San Francisco

Nina Katchadourian, Lavatory Self-Portrait in the Flemish Style #3, 2011, framed color photograph, 15 3/4 x 13 3/8".

Nina Katchadourian, Lavatory Self-Portrait in the Flemish Style #3, 2011, framed color photograph, 15 3/4 x 13 3/8".

Nina Katchadourian

Nina Katchadourian, Lavatory Self-Portrait in the Flemish Style #3, 2011, framed color photograph, 15 3/4 x 13 3/8".

Claustrophobic and rank, suffused with a clinical fluorescence that does nobody’s mirror reflection any favors: Few places rival the airplane bathroom for inhospitality. Most of us minimize our time there, or avoid it altogether; not so Nina Katchadourian, who has been lingering in skyborne commodes for the past two years—annexing them, along with tray tables, as makeshift studios, and calling herself and fellow passengers into service as models. “Seat Assignment,” 2010–, selections from which comprised her fifth solo show at Catharine Clark Gallery, includes hundreds of photographs, digital images, and videos made entirely in flight, using only materials readily available (a cellphone camera, SkyMall catalogues, freebie nuts).

This is a tidy conceptual premise, and—if one overlooks its implicit testament to an eroding distinction between work and leisure time, or even between work and going-to-work time (Katchadourian was usually en route to install an exhibition or give a lecture)—an appealing one, with often very funny results. In each of the nineteen “Lavatory Self-Portraits in the Flemish Style,” 2011, that constituted this show’s keynote, the artist styles herself as a fifteenth-century aristocrat or supplicant, subbing paper towels for lace collars and conjuring an early Netherlandish headdress out of an inflatable neck pillow. For all its profane absurdity—toilet-seat covers recur as props—the series stops short of burlesque. Washed-out pixels have trumped oil, yes, but her stern, solemn mien and pious hand gestures (all set against a black scarf or orange travel blanket, summoning the rich backdrops of van Eyck or Campin) are oddly affecting. Certain canny presentational decisions, such as enclosing these petite portraits in burnished frames and mounting them on the crimson walls one might associate with the Met, rounded out the Renaissance look—while Acca Dacca Diptych, 2011, a video of Katchadourian lip-synching AC/DC songs, installed nearby, shored up the works’ atemporal shtick.

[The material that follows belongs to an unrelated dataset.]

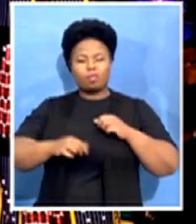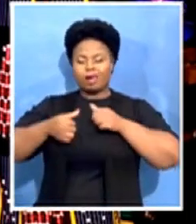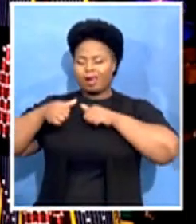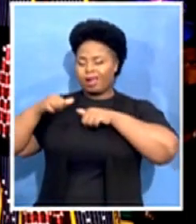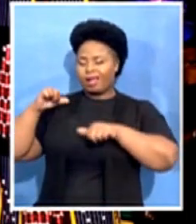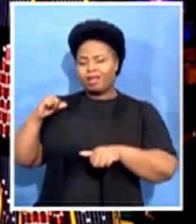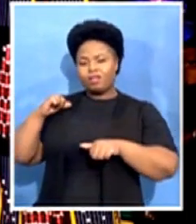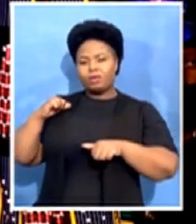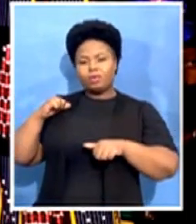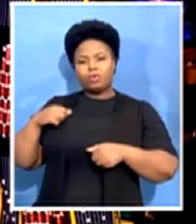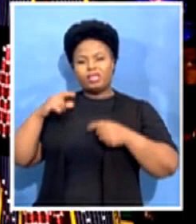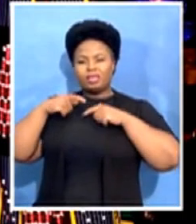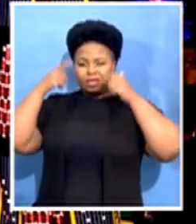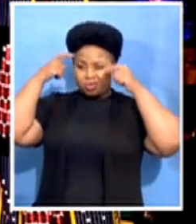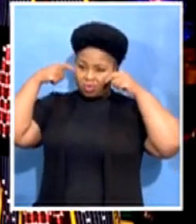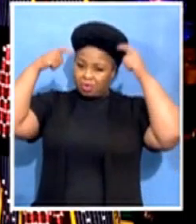herself.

If this means-at-hand MO is a recent turn in her practice, “Seat Assignment” continues its thematic of translation or transposition via the incongruity theory of humor; previous efforts have involved birdsong substituted for car alarms, books arranged so that mininarratives emerge from the adjacencies of the titles on their spines, and a popcorn machine’s clatter interpreted as Morse code. Here, images of transmogrifications engineered on board—the piling of pretzel crumbs atop a magazine photograph of a bridge to suggest a landslide, for example, or the configuring of the folds of a black sweater to resemble the face of a gorilla—were presented successively in Flight Log, 2010–, a ten-minute, slide-show-like video whose very format underscores Katchadourian’s approach of linking sounds, representations, and objects to others along a continuum that runs from seamless to awkwardly disjunctive. As a formal strategy, this can come off as flat-footed, hazarding an accumulation of one-liners (any two things can be connected in some manner, after all); yet considered from the angle of reception, it’s clever, perhaps even generous. We laugh at a photograph of a bird anthropomorphized by way of Tic Tacs and cashews (several Birds of New Zealand, 2011, were on view) because we’re hardwired to discern—and project—kinship and systems; because we have, to quote a formulation of the artist’s that is no less accurate for its ingeniousness, a “deep desire for things to mean something.”

Katchadourian started “Seat Assignment” in an improvisatory way, but her categorizing inclinations have begun to yield a few distinct subsets of the project now, the product of more than seventy flights and counting. For “Sleepers,” 2011, each picture was taken sidelong and on the sly, to show the person sitting next to her in the moment after he or she had fallen asleep. The series is less compelling for its voyeuristic charge (as were Walker Evans’s photos of subway snoozers) than its taxonomic one—how similarly cramped, uncomfortable, and/or narcotized everyone looks. Best are the exceptions, those occasional snapshots of placidly dozing travelers, that distill that rarest of airborne states: peace.